Reading text:
# # # #

Another interesting insight that appears, instructively, first in Europe, not the U.S.

Grozny-2000.jpg
Grozny in 2000...

Grozny-2008.jpg
...and Grozny in 2008.

It's Over, and Putin Won
Chechnya is being rebuilt with Russian oil cash and its leader obeys Moscow. Separatist ideas are on ice

By Jonathan Steele in Grozny
The Guardian
Originally published on September 30, 2008

No corkscrew. That's the first surprise about Chechnya. Unlike in Baghdad today or Kabul during the Soviet occupation, planes don't arrive high above the airfield and then dip one wing in a steep and terrifying spiral so as to reduce the risk of ground fire as they land. In Grozny they glide in over woods and villages, apparently confident there are no resistance fighters lurking in wait.

Surprise number two is the amount of reconstruction in the Chechen capital. Five years ago when I last visited Grozny it still looked like the ruins of Dresden or Hiroshima, street after devastated street. Now new nine-storey blocks of flats, shops, and cafes flank the main streets. In the central square workers are laying the last paving stones outside what is described as Europe's largest mosque, a concrete replica of Istanbul's Blue Mosque, financed and largely built with Turkish aid and Turkish engineers.

Tall, white concrete fences link the new flats, designed to conceal the waste ground, wrecked buildings and bomb craters full of weeds behind them. But the scale and speed of the rebuilding effort are remarkable, a tribute to the Kremlin's determination to spend huge chunks of its oil revenues on getting Chechnya "normalised". It is nine years since Russian troops recaptured Grozny in the second Chechen war but it's only during the year and a bit since Ramzan Kadyrov, Moscow's current favourite, became president that money has been lavished in effective quantities.

New too is the disappearance of Russian army and interior ministry troops from the streets, a pattern of declining visibility which the Americans have started to emulate in Baghdad. The Russians retain bases and barracks near the airport and elsewhere on Grozny's outskirts but security is in the hands of Kadyrov's Chechen forces. Highways which used to be dotted with Russian checkpoints are open and unpatrolled.

Like it or not, Russia has won this war. It is rare for foreign occupiers to defeat a nationalist insurgency supported by a majority ethnic community. Think Vietnam and Algeria for dramatic cases of failure. Britain's performance in Malaya, touted at West Point, Sandhurst and other war colleges as a textbook success, depended on the insurgents being from the country's Chinese minority.

# # # #

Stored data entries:
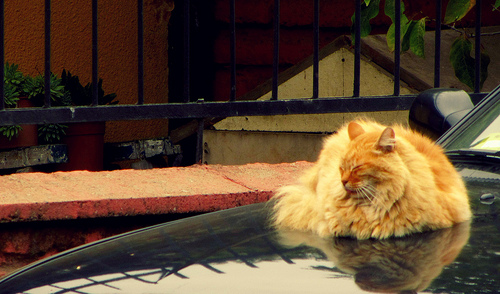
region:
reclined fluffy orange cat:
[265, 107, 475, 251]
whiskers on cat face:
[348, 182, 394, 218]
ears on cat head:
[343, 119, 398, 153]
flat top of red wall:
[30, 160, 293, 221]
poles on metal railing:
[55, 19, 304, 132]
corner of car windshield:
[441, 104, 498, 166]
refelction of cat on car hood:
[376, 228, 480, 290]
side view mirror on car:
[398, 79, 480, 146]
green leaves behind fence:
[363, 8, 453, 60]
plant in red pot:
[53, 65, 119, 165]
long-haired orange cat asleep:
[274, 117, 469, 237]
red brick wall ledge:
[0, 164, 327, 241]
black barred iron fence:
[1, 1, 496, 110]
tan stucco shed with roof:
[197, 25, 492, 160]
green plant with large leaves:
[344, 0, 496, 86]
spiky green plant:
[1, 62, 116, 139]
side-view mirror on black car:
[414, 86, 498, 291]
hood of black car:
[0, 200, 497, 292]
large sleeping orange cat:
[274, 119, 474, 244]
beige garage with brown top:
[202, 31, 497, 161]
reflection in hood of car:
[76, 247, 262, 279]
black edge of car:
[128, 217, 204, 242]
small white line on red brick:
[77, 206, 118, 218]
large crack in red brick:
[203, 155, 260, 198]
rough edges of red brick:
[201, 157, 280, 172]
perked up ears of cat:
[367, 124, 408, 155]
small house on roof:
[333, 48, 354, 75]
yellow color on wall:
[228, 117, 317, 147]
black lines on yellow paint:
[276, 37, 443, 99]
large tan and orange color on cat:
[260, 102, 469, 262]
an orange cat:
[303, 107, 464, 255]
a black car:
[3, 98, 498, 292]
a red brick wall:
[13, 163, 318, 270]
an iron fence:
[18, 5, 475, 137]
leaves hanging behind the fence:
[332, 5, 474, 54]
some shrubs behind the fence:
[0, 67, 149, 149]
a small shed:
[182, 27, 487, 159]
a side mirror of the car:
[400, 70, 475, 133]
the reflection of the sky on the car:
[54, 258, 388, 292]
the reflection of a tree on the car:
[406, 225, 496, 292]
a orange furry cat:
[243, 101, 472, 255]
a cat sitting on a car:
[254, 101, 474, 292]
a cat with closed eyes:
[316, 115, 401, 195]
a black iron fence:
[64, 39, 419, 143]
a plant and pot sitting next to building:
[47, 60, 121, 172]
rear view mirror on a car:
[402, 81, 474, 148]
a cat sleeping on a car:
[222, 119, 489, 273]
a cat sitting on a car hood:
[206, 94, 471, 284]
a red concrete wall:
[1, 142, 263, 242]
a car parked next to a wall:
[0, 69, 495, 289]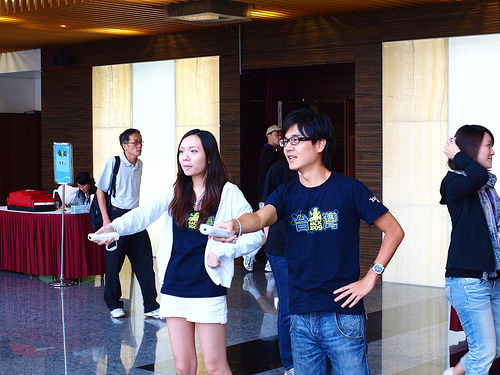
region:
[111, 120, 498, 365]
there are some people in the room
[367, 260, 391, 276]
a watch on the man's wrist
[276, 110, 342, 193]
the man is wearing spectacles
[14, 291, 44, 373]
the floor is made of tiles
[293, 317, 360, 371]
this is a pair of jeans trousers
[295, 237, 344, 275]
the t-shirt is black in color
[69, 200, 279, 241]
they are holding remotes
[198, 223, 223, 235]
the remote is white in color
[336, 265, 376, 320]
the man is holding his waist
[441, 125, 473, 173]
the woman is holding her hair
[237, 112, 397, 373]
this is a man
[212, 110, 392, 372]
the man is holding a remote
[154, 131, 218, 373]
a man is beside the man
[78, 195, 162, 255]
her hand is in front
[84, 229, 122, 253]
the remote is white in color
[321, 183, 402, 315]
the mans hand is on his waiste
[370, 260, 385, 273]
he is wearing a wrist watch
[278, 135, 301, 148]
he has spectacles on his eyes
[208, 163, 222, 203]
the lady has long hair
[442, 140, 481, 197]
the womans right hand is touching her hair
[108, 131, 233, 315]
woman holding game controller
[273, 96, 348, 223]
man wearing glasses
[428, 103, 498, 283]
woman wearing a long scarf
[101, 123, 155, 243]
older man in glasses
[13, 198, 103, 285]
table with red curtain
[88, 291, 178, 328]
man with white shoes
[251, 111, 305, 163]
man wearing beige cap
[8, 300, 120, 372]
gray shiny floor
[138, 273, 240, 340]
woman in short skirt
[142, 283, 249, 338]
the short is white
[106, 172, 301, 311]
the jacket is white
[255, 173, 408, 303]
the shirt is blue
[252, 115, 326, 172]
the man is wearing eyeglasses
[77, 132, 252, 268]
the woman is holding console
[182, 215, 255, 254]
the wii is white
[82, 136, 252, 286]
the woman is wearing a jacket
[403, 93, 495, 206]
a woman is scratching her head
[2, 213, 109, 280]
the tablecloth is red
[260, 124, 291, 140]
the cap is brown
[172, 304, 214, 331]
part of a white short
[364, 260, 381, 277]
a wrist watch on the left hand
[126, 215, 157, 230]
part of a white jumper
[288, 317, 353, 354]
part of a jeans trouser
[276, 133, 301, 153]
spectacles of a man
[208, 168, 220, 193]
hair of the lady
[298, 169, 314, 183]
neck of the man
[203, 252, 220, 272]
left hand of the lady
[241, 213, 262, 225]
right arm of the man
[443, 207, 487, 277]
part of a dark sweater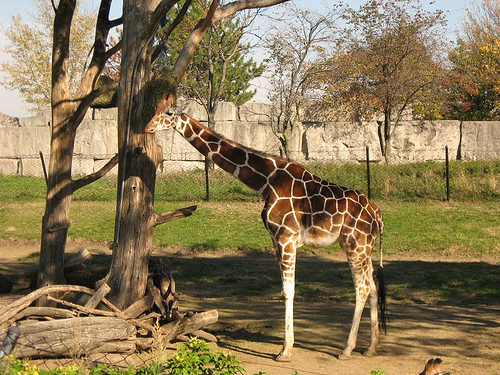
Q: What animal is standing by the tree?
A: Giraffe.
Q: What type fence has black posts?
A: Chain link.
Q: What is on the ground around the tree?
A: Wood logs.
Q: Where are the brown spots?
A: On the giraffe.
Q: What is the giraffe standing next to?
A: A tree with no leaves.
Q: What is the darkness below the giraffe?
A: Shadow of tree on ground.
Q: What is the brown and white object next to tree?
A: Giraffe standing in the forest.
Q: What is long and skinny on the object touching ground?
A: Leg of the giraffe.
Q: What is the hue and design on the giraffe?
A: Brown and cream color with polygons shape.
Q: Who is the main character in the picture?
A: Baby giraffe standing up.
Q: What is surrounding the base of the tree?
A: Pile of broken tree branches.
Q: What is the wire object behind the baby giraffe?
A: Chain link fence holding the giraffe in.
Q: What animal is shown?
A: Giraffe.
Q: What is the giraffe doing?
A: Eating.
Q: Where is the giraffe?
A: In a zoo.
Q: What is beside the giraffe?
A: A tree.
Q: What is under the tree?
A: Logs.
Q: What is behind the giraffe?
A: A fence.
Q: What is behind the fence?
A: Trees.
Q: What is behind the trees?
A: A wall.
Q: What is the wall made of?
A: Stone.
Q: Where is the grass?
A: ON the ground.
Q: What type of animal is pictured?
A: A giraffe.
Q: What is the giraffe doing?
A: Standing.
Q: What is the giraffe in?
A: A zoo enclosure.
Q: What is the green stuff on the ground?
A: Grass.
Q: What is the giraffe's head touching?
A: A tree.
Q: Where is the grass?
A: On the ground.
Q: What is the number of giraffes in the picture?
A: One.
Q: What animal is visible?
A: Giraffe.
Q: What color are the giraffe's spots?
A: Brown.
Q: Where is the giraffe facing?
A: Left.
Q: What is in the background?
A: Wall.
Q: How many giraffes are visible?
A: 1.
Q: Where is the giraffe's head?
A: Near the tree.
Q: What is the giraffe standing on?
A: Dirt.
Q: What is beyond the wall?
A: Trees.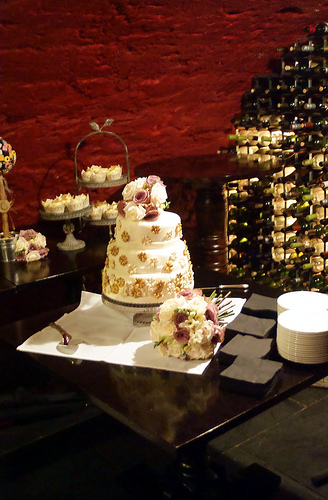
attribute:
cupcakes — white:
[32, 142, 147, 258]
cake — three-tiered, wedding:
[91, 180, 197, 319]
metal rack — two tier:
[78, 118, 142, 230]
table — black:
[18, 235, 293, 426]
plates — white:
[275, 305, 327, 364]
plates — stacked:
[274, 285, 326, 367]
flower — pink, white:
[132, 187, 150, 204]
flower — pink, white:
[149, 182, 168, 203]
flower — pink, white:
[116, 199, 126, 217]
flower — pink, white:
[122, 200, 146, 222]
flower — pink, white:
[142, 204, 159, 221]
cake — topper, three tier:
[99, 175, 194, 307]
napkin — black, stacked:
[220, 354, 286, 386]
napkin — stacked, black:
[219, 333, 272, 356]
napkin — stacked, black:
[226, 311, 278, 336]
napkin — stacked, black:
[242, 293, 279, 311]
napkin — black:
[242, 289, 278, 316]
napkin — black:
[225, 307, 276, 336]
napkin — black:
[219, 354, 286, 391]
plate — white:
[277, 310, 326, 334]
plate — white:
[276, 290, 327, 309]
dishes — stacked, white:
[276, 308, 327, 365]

# # # #

Requirement 1:
In the Grozny article, which country's aid and engineers financed and largely built the mosque in the central square?
Requirement 2:
Name everything the Grozny article says the tall, white concrete fences are designed to conceal.
Requirement 3:
Print the part of the Grozny article that opens with the words containing "Grozny-2000.jpg" and closes with "lurking in wait.".

Written answer 1:
Turkey's

Written answer 2:
Waste ground, wrecked buildings, and bomb craters full of weeds.

Written answer 3:
Grozny-2000.jpg
Grozny in 2000...

Grozny-2008.jpg
...and Grozny in 2008.

It's Over, and Putin Won
Chechnya is being rebuilt with Russian oil cash and its leader obeys Moscow. Separatist ideas are on ice

By Jonathan Steele in Grozny
The Guardian
Originally published on September 30, 2008

No corkscrew. That's the first surprise about Chechnya. Unlike in Baghdad today or Kabul during the Soviet occupation, planes don't arrive high above the airfield and then dip one wing in a steep and terrifying spiral so as to reduce the risk of ground fire as they land. In Grozny they glide in over woods and villages, apparently confident there are no resistance fighters lurking in wait.